## Provided data
BEGIN

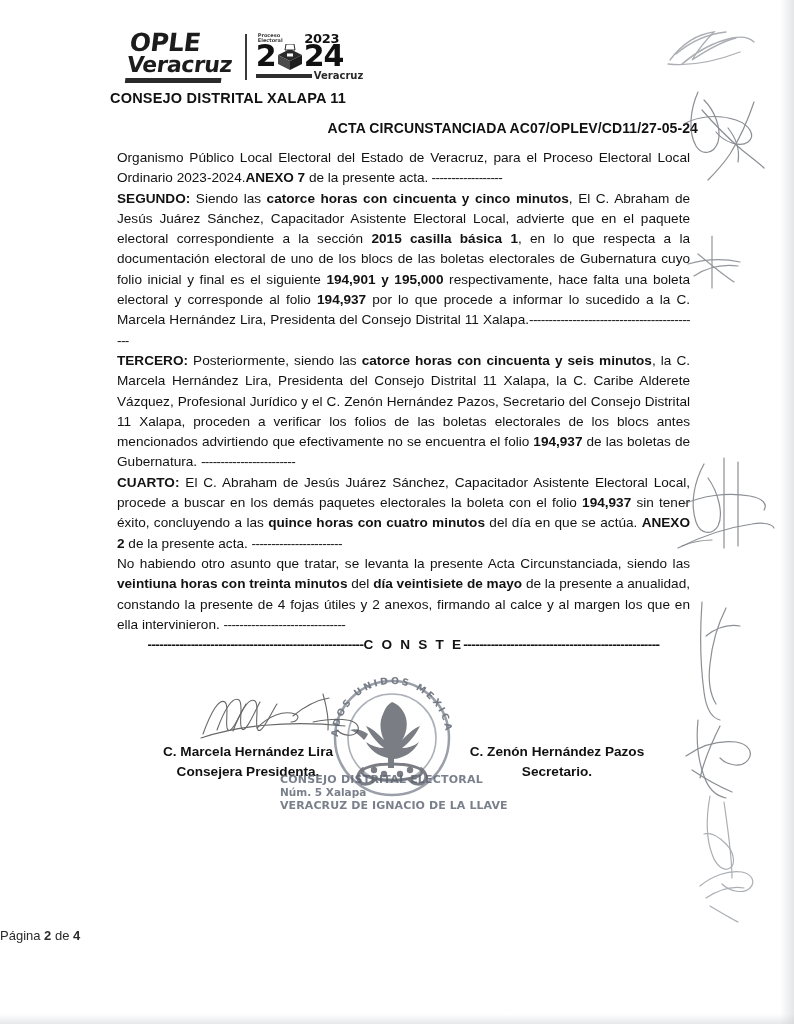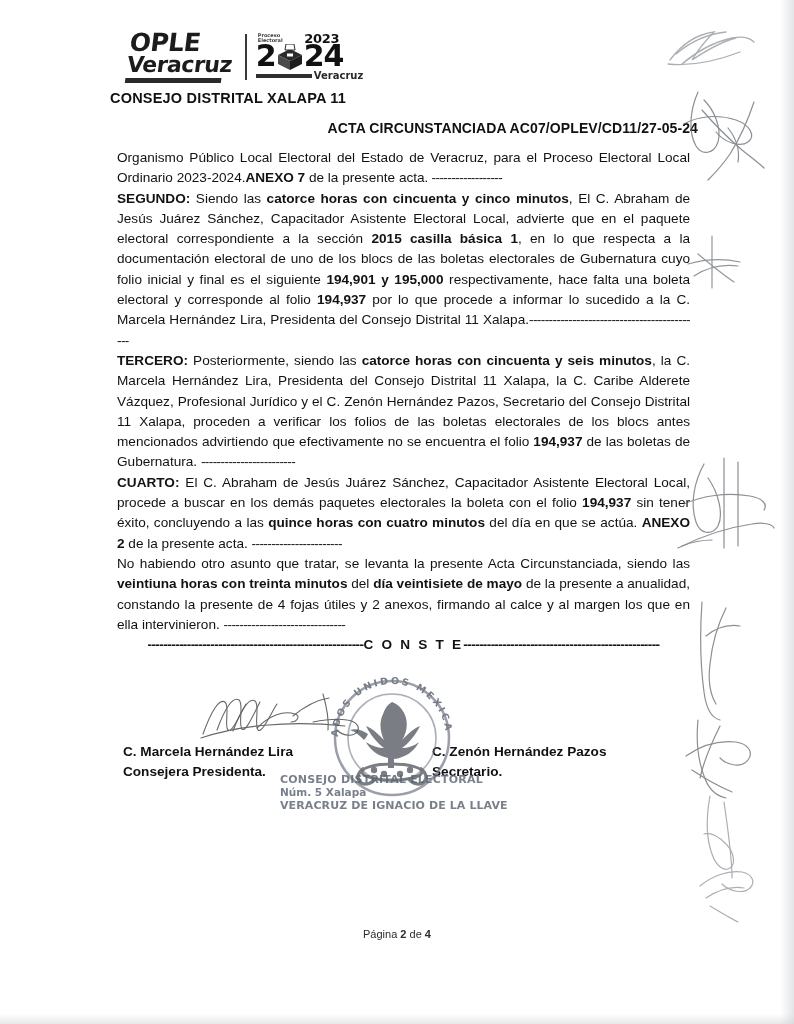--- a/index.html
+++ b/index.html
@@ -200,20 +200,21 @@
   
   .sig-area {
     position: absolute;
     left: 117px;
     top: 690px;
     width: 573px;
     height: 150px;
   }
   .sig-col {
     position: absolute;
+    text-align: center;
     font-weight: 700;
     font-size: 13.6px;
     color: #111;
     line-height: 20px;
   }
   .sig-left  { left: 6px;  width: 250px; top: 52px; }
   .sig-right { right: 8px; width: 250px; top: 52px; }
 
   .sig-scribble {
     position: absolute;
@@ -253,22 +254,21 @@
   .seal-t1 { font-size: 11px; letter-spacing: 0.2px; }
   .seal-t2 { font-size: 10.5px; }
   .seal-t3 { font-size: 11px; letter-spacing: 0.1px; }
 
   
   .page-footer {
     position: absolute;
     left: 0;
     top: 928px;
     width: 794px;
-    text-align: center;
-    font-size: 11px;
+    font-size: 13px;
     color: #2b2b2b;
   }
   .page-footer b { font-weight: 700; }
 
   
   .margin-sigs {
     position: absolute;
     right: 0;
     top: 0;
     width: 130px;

END

## Task brief
Write out the listing above exactly, images omitted.

## Worked solution
--- a/index.html
+++ b/index.html
@@ -200,20 +200,21 @@
   
   .sig-area {
     position: absolute;
     left: 117px;
     top: 690px;
     width: 573px;
     height: 150px;
   }
   .sig-col {
     position: absolute;
+    text-align: center;
     font-weight: 700;
     font-size: 13.6px;
     color: #111;
     line-height: 20px;
   }
   .sig-left  { left: 6px;  width: 250px; top: 52px; }
   .sig-right { right: 8px; width: 250px; top: 52px; }
 
   .sig-scribble {
     position: absolute;
@@ -253,22 +254,21 @@
   .seal-t1 { font-size: 11px; letter-spacing: 0.2px; }
   .seal-t2 { font-size: 10.5px; }
   .seal-t3 { font-size: 11px; letter-spacing: 0.1px; }
 
   
   .page-footer {
     position: absolute;
     left: 0;
     top: 928px;
     width: 794px;
-    text-align: center;
-    font-size: 11px;
+    font-size: 13px;
     color: #2b2b2b;
   }
   .page-footer b { font-weight: 700; }
 
   
   .margin-sigs {
     position: absolute;
     right: 0;
     top: 0;
     width: 130px;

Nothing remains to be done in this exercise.